The mean systolic blood pressure was reduced with TOPROL-XL (low/medium/high doses pooled) by 6.2 mm Hg versus placebo 1.9 mm Hg (p=0.03). None of the patients receiving TOPROL-XL required discontinuation because of an adverse event. The most common adverse events for TOPROL-XL versus placebo were headache (11.7% vs. 16.7%), upper respiratory tract infection (6.8% vs. 4.2%), dizziness (4.2% vs. 4.2%), and cough (2.5% vs. 8.3%).
Important Information About TOPROL-XL
TOPROL-XL is a beta1-selective (cardioselective) adrenoceptor-blocking agent, for oral administration, available as extended-release tablets. TOPROL-XL has been formulated to provide a controlled and predictable release of metoprolol succinate for once-daily administration. TOPROL-XL currently is available in 25-mg, 50-mg, 100-mg, and 200-mg tablets.
Indications for TOPROL-XL include the treatment of hypertension, alone or in combination with other antihypertensives; the long-term treatment of angina pectoris; and the treatment of stable, symptomatic (NYHA Class II or III) heart failure of ischemic, hypertensive, or cardiomyopathic origin. It was studied in patients already receiving ACE inhibitors, diuretics, and, in the majority of cases, digitalis.
TOPROL-XL is contraindicated in severe bradycardia, heart block greater than first degree, cardiogenic shock, decompensated cardiac failure, and sick sinus syndrome (unless a permanent pacemaker is in place).

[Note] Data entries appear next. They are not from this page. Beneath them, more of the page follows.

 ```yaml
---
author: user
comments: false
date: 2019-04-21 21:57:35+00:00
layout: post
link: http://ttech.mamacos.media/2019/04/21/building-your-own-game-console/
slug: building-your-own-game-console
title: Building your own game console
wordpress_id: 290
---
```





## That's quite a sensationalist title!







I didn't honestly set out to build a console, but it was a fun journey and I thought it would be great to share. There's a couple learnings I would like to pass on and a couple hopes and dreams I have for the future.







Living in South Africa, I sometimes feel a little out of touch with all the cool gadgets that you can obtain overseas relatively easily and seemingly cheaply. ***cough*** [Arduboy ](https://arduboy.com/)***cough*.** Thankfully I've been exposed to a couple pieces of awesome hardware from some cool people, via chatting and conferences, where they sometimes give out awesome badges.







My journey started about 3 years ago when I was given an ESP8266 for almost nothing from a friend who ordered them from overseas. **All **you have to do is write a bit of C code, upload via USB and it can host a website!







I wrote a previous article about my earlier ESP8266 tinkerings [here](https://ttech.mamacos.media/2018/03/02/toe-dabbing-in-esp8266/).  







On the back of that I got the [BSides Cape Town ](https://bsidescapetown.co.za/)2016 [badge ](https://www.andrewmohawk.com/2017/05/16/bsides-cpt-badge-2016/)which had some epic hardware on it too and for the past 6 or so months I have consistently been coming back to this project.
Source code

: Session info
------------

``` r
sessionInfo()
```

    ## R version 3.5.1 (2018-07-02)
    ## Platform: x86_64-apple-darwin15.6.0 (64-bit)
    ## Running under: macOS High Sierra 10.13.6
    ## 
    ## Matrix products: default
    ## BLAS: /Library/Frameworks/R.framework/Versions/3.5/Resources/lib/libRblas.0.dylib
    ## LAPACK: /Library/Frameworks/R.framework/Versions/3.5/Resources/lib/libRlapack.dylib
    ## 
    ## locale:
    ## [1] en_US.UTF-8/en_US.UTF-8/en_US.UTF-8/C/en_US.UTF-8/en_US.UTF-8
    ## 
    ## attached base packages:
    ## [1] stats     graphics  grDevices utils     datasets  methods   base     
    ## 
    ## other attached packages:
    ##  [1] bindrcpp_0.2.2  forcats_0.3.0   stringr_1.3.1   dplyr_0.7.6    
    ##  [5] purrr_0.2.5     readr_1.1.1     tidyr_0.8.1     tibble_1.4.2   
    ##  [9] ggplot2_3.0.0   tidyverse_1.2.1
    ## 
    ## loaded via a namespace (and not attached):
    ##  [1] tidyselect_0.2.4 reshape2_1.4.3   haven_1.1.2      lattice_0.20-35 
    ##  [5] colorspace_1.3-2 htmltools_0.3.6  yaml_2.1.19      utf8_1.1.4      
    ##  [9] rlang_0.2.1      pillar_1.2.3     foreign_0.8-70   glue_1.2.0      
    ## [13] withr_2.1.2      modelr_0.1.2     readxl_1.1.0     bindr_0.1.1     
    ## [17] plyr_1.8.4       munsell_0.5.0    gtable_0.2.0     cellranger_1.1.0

Patients taking TOPROL-XL should avoid abrupt cessation of therapy. Following abrupt cessation of therapy with certain beta-blocking agents, exacerbations of angina pectoris and, in some cases, myocardial infarction have occurred. The dosage should be reduced gradually over a one-to-two week period and the patient should be carefully monitored.
As with other beta-blockers, TOPROL-XL should be used with caution in patients who have diabetes, bronchospastic disease, thyrotoxicosis, peripheral vascular disease, who are undergoing major surgery, or who take calcium channel blockers of the verapamil and diltiazem type.
In patients with hypertension or angina pectoris, the most common side effects with TOPROL-XL are tiredness (10%), depression (5%), diarrhea (5%), itching or rash (5%), shortness of breath (3%), and bradycardia (3%).
About Hypertension in Children
Hypertension is estimated to affect more than 50 million adults. Although hypertension is more prevalent in adults, it is occurring with increasing frequency in children as well. The changing epidemiology of pediatric hypertension is attributed to a rise in childhood obesity, inactivity, and poor dietary habits. The typical pediatric patient with hypertension is most commonly an otherwise healthy child with obesity and associated cardiovascular risk factors.
These observations suggest that the trend of decreasing cardiovascular disease in adults observed over the past 50 years may be reversed as the current population of hypertensive children and adolescents grow into adulthood. Hypertension in childhood is considered a chronic medical condition and may require long-term treatment. Thus, early recognition and intervention for hypertension is recommended to begin in childhood by the National High Blood Pressure Education Program Working Group on High Blood Pressure in Children and Adolescents.